High gloss i see you wrote my bad no those are the only ones i know for sure are good
October 7, 2012 7:19:47 PM

In real terms of practical benefits vs hassle, I'm not sure about 2400 MHz RAM. For SSD's, genarally regarded best are Samsung 830's, Crucial M4's, and OCZ Vetrex 4's. Not much else.
October 8, 2012 2:57:59 PM

eliasmoose said:
Just so you know, you'll have to put up 3 monitors to even try to test that card. And that goes for every game that will be out in the next 2 years. IMO, save the $900 and go with the build Finneous provided. You're getting a 5% performance bump for that cash amount. And its not set to become more pronounced in the future. If you got the cash to blow, by all means do it. But realize that you're reaching a point of severe diminishing returns past a $1200 build.

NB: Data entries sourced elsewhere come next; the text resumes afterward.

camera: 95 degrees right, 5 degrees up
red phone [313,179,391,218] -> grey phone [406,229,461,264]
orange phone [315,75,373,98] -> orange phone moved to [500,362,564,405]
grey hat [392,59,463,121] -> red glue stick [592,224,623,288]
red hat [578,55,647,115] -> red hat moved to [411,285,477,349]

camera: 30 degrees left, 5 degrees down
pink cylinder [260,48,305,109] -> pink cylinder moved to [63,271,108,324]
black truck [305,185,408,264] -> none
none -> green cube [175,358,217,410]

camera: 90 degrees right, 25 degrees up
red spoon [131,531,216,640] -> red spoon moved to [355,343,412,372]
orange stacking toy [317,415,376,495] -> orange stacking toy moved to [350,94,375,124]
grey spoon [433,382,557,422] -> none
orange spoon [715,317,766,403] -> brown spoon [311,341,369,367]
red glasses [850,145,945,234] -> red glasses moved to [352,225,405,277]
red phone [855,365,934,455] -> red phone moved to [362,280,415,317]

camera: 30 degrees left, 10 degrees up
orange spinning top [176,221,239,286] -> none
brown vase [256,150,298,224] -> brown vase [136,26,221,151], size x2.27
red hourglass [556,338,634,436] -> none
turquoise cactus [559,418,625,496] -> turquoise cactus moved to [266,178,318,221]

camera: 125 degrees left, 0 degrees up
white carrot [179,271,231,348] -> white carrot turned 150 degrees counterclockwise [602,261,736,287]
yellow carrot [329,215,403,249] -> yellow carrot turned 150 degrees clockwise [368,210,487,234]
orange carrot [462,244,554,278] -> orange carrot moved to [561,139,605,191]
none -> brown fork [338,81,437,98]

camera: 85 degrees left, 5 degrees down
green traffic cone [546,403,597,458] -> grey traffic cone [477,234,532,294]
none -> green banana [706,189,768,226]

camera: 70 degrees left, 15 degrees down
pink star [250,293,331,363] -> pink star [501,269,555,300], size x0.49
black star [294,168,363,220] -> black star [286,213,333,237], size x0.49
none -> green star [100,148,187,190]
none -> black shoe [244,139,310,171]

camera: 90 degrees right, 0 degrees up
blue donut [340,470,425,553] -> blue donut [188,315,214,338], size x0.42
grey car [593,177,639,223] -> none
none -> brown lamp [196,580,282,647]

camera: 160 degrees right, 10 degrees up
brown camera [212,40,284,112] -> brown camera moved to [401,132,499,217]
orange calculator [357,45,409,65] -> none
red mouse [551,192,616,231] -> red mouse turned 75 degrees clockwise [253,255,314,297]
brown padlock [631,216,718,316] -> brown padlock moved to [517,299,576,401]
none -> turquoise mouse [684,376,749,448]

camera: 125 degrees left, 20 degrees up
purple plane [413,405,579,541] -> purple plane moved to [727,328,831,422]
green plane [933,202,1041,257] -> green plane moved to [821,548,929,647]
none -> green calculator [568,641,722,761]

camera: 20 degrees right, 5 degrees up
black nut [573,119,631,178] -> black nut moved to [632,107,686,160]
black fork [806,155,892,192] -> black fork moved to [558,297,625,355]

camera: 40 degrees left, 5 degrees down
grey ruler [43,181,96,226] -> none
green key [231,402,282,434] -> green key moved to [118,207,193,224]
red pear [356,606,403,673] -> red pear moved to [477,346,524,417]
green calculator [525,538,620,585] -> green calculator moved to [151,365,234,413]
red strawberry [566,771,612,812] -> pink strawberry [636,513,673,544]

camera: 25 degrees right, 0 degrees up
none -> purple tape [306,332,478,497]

That's a little extreme. I would say that the point of diminishing returns is hit once you go above two 670s in SLI and a i5-3570 CPU. There is a lot of performance to be gained going from one to two GPUs. Also, if you wan't to run high res monitors or if you want to hit 120 fps in a 120 hz monitor then two GPUs is the way to go. Beyond that, the performance increase per dollar decreases exponentially.
October 8, 2012 3:08:14 PM

Strictly speaking the point of diminishing returns is hit much earlier. Very rarely do you get performance that scales linearly with price.
October 8, 2012 3:10:36 PM

Yes, technically the point of diminishing returns hits earlier, but the point at which it is no longer concievably reasonable for most people to spend more money hits about where I said it did.
October 8, 2012 3:13:03 PM

Well arguably that is different from person to person.
October 8, 2012 3:13:23 PM

that's why I said "most" people. I listed situations in which people may want to go with 2 GPU's. That is not to say that each computer user does not have their own standards or needs for gaming.